面對黑衣人那麼信任自己,宋青蘿都有些難以言喻的莫名感動了,再一看龍君陽,一副瞧瞧人家的表情。這兩貨簡直是一個對比,簡直是一個天一個地!

不知道為什麼,宋青蘿總覺得自己說什麼,黑衣人都會答應,而且對自己有一種盲目的信心,就跟白玖沒什麼區別……

宋青蘿蹲下來,自動遮蔽了龍君陽的所有目光,將手中的金針放在黑衣人的手腕上尋找合適的位置。

這些劇毒都是從血脈開始擴張的,此時雙手黑的就像是燒焦的炭,一定是從這上面蔓延的,若是及時止不住的話,只怕待會兒這條胳膊都廢了。

宋青蘿秀眉微蹙,清芙般純美的臉上出現了少許困色,這種毒極為霸道,可是自己也是少有見過,她在心裡面仔仔細細地想著這劇毒的原理。

黑衣人目光時不時地看了下宋青蘿,滿眼都是堅毅與忍耐。

“痛嗎?”

宋青蘿低聲詢問,將金針插入了那手掌的正中央,緩緩地刺穿了手掌。

黑衣人眼色平和,連眉頭都不皺一下。

“那你可真能忍。
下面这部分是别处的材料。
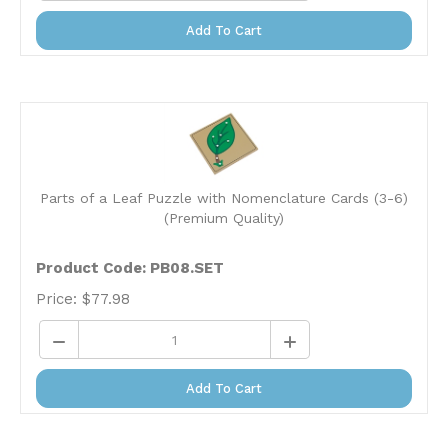
Add To Cart
Parts of a Leaf Puzzle with Nomenclature Cards (3-6)
(Premium Quality)
Product Code: PB08.SET
Price:
$
77.98
Add To Cart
”宋青蘿默默地在心裡面給他點了個贊,這手心中間位置,刺下去是最痛的,就是很多八尺男兒也忍不住。

可這黑衣人在中毒的情況下,也能夠臨危不亂,實在是有些令人佩服了。

只見宋青蘿把黑衣人的指腹一一刺破了,拿出了一根半拇指大小的粗針,繼而放在了黑衣人的胳膊肘動脈處,這可是個細活,毒素都會遊經此處然後遍佈全身。

這下是真的痛,換做是宋青蘿都不一定忍的住。

宋青蘿小心翼翼地刺下去之後,只聽得黑衣人悶哼了聲,可瞬間過去之後,臉上便恢復如常,什麼事情都沒有發生的樣子。

在這一點上,宋青蘿是委實佩服這黑衣人。

漸漸的,那又黑又臭的血,從黑衣人的十指指腹中間慢慢地冒出來,滴撒在地上。

那些血液一灑在地上的時候,地表面都被腐蝕出了好些坑坑窪窪,看的讓人頭皮發麻。

宋青蘿心靈手巧,盯了那黑血一眼,說道:“這些黑血收集起來,也算是個很厲害的毒器了。”

聞言,黑衣人面罩之下那萬年不變的冰山嘴角,居然有了微微上翹,拿著毒血去殺人的恐怕是只有宋青蘿這個奇女子了。

宋青蘿滿臉都是認真與謹慎,在這施針的過程中要是稍有差池的話,黑衣人很有可能就當場斃命。